*** Opening The records ***
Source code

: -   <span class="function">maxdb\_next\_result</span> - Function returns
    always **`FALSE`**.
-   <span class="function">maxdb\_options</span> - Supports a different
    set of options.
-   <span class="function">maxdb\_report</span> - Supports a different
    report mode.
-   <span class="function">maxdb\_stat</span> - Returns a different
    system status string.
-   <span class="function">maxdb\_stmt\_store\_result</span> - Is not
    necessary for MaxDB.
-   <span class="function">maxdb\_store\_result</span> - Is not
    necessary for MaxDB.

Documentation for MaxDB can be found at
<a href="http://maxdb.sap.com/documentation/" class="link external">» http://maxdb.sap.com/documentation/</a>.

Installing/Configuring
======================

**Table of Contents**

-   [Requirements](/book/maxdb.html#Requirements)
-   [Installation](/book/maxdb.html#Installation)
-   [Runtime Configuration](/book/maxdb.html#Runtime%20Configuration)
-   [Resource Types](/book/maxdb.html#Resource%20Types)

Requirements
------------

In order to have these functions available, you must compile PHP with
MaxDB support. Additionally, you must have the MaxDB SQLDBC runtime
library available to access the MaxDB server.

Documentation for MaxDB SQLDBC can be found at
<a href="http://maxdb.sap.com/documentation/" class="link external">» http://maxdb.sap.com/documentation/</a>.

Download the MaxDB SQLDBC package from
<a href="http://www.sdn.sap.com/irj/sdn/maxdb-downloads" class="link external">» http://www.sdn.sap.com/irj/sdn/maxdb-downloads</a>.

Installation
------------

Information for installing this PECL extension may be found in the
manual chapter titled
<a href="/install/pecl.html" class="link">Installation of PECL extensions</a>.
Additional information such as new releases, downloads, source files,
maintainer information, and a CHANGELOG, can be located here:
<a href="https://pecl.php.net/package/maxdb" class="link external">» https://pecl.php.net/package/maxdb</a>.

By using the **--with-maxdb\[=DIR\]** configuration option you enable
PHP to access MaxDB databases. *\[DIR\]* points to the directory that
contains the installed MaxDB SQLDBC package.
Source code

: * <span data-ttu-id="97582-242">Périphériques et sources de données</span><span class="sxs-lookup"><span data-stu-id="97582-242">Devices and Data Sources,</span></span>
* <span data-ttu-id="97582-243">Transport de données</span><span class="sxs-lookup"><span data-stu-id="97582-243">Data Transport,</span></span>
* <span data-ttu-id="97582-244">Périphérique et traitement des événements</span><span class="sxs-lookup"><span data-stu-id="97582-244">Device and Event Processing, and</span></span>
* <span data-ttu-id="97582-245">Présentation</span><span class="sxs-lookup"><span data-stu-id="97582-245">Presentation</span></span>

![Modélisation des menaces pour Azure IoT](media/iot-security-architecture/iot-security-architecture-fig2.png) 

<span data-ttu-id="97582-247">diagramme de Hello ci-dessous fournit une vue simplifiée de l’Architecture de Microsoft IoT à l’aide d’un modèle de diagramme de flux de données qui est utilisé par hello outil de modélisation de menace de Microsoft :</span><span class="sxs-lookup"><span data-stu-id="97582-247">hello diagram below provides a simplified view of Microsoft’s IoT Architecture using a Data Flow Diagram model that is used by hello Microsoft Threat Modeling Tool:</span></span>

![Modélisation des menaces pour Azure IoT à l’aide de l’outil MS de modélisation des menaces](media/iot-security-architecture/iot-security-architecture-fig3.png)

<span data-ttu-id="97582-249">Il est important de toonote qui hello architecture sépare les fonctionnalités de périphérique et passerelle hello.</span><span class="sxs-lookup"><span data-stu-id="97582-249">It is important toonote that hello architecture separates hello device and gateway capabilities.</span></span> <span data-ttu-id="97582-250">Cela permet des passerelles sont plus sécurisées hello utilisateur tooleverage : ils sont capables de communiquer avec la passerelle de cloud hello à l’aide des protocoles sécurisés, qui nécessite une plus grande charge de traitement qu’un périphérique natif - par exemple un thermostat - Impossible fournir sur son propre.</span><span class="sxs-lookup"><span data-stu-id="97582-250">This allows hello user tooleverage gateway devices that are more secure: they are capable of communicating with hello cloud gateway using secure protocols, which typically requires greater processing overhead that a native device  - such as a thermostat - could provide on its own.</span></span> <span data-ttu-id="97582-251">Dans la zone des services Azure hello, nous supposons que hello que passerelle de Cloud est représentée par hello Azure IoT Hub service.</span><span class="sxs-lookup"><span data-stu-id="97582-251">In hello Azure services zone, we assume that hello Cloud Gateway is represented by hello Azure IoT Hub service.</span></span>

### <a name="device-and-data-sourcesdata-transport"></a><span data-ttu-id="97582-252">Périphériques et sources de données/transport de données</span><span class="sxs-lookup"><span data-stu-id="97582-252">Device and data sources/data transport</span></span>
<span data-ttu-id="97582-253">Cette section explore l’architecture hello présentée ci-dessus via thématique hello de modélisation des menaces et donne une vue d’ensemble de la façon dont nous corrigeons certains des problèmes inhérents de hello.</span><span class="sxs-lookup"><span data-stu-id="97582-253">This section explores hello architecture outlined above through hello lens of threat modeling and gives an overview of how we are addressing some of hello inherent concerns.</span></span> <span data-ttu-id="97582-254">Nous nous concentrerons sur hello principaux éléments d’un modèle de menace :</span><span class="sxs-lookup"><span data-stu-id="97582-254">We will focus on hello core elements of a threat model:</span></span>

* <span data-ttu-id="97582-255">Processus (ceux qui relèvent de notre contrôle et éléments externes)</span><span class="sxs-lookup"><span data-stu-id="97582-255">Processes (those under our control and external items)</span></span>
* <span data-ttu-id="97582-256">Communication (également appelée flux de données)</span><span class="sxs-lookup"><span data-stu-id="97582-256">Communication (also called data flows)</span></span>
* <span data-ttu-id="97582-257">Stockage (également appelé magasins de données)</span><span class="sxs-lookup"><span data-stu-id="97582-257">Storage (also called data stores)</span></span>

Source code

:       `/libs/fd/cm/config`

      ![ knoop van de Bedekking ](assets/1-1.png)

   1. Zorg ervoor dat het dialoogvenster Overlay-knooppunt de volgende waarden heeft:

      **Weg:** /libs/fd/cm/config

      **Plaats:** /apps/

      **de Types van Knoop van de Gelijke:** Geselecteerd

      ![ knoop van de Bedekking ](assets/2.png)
*** Closing The records ***
*Instruction*
Output the data exactly, in full.

*Worked solution*
Source code

: -   <span class="function">maxdb\_next\_result</span> - Function returns
    always **`FALSE`**.
-   <span class="function">maxdb\_options</span> - Supports a different
    set of options.
-   <span class="function">maxdb\_report</span> - Supports a different
    report mode.
-   <span class="function">maxdb\_stat</span> - Returns a different
    system status string.
-   <span class="function">maxdb\_stmt\_store\_result</span> - Is not
    necessary for MaxDB.
-   <span class="function">maxdb\_store\_result</span> - Is not
    necessary for MaxDB.

Documentation for MaxDB can be found at
<a href="http://maxdb.sap.com/documentation/" class="link external">» http://maxdb.sap.com/documentation/</a>.

Installing/Configuring
======================

**Table of Contents**

-   [Requirements](/book/maxdb.html#Requirements)
-   [Installation](/book/maxdb.html#Installation)
-   [Runtime Configuration](/book/maxdb.html#Runtime%20Configuration)
-   [Resource Types](/book/maxdb.html#Resource%20Types)

Requirements
------------

In order to have these functions available, you must compile PHP with
MaxDB support. Additionally, you must have the MaxDB SQLDBC runtime
library available to access the MaxDB server.

Documentation for MaxDB SQLDBC can be found at
<a href="http://maxdb.sap.com/documentation/" class="link external">» http://maxdb.sap.com/documentation/</a>.

Download the MaxDB SQLDBC package from
<a href="http://www.sdn.sap.com/irj/sdn/maxdb-downloads" class="link external">» http://www.sdn.sap.com/irj/sdn/maxdb-downloads</a>.

Installation
------------

Information for installing this PECL extension may be found in the
manual chapter titled
<a href="/install/pecl.html" class="link">Installation of PECL extensions</a>.
Additional information such as new releases, downloads, source files,
maintainer information, and a CHANGELOG, can be located here:
<a href="https://pecl.php.net/package/maxdb" class="link external">» https://pecl.php.net/package/maxdb</a>.

By using the **--with-maxdb\[=DIR\]** configuration option you enable
PHP to access MaxDB databases. *\[DIR\]* points to the directory that
contains the installed MaxDB SQLDBC package.
Source code

: * <span data-ttu-id="97582-242">Périphériques et sources de données</span><span class="sxs-lookup"><span data-stu-id="97582-242">Devices and Data Sources,</span></span>
* <span data-ttu-id="97582-243">Transport de données</span><span class="sxs-lookup"><span data-stu-id="97582-243">Data Transport,</span></span>
* <span data-ttu-id="97582-244">Périphérique et traitement des événements</span><span class="sxs-lookup"><span data-stu-id="97582-244">Device and Event Processing, and</span></span>
* <span data-ttu-id="97582-245">Présentation</span><span class="sxs-lookup"><span data-stu-id="97582-245">Presentation</span></span>

![Modélisation des menaces pour Azure IoT](media/iot-security-architecture/iot-security-architecture-fig2.png) 

<span data-ttu-id="97582-247">diagramme de Hello ci-dessous fournit une vue simplifiée de l’Architecture de Microsoft IoT à l’aide d’un modèle de diagramme de flux de données qui est utilisé par hello outil de modélisation de menace de Microsoft :</span><span class="sxs-lookup"><span data-stu-id="97582-247">hello diagram below provides a simplified view of Microsoft’s IoT Architecture using a Data Flow Diagram model that is used by hello Microsoft Threat Modeling Tool:</span></span>

![Modélisation des menaces pour Azure IoT à l’aide de l’outil MS de modélisation des menaces](media/iot-security-architecture/iot-security-architecture-fig3.png)

<span data-ttu-id="97582-249">Il est important de toonote qui hello architecture sépare les fonctionnalités de périphérique et passerelle hello.</span><span class="sxs-lookup"><span data-stu-id="97582-249">It is important toonote that hello architecture separates hello device and gateway capabilities.</span></span> <span data-ttu-id="97582-250">Cela permet des passerelles sont plus sécurisées hello utilisateur tooleverage : ils sont capables de communiquer avec la passerelle de cloud hello à l’aide des protocoles sécurisés, qui nécessite une plus grande charge de traitement qu’un périphérique natif - par exemple un thermostat - Impossible fournir sur son propre.</span><span class="sxs-lookup"><span data-stu-id="97582-250">This allows hello user tooleverage gateway devices that are more secure: they are capable of communicating with hello cloud gateway using secure protocols, which typically requires greater processing overhead that a native device  - such as a thermostat - could provide on its own.</span></span> <span data-ttu-id="97582-251">Dans la zone des services Azure hello, nous supposons que hello que passerelle de Cloud est représentée par hello Azure IoT Hub service.</span><span class="sxs-lookup"><span data-stu-id="97582-251">In hello Azure services zone, we assume that hello Cloud Gateway is represented by hello Azure IoT Hub service.</span></span>

### <a name="device-and-data-sourcesdata-transport"></a><span data-ttu-id="97582-252">Périphériques et sources de données/transport de données</span><span class="sxs-lookup"><span data-stu-id="97582-252">Device and data sources/data transport</span></span>
<span data-ttu-id="97582-253">Cette section explore l’architecture hello présentée ci-dessus via thématique hello de modélisation des menaces et donne une vue d’ensemble de la façon dont nous corrigeons certains des problèmes inhérents de hello.</span><span class="sxs-lookup"><span data-stu-id="97582-253">This section explores hello architecture outlined above through hello lens of threat modeling and gives an overview of how we are addressing some of hello inherent concerns.</span></span> <span data-ttu-id="97582-254">Nous nous concentrerons sur hello principaux éléments d’un modèle de menace :</span><span class="sxs-lookup"><span data-stu-id="97582-254">We will focus on hello core elements of a threat model:</span></span>

* <span data-ttu-id="97582-255">Processus (ceux qui relèvent de notre contrôle et éléments externes)</span><span class="sxs-lookup"><span data-stu-id="97582-255">Processes (those under our control and external items)</span></span>
* <span data-ttu-id="97582-256">Communication (également appelée flux de données)</span><span class="sxs-lookup"><span data-stu-id="97582-256">Communication (also called data flows)</span></span>
* <span data-ttu-id="97582-257">Stockage (également appelé magasins de données)</span><span class="sxs-lookup"><span data-stu-id="97582-257">Storage (also called data stores)</span></span>

Source code

:       `/libs/fd/cm/config`

      ![ knoop van de Bedekking ](assets/1-1.png)

   1. Zorg ervoor dat het dialoogvenster Overlay-knooppunt de volgende waarden heeft:

      **Weg:** /libs/fd/cm/config

      **Plaats:** /apps/

      **de Types van Knoop van de Gelijke:** Geselecteerd

      ![ knoop van de Bedekking ](assets/2.png)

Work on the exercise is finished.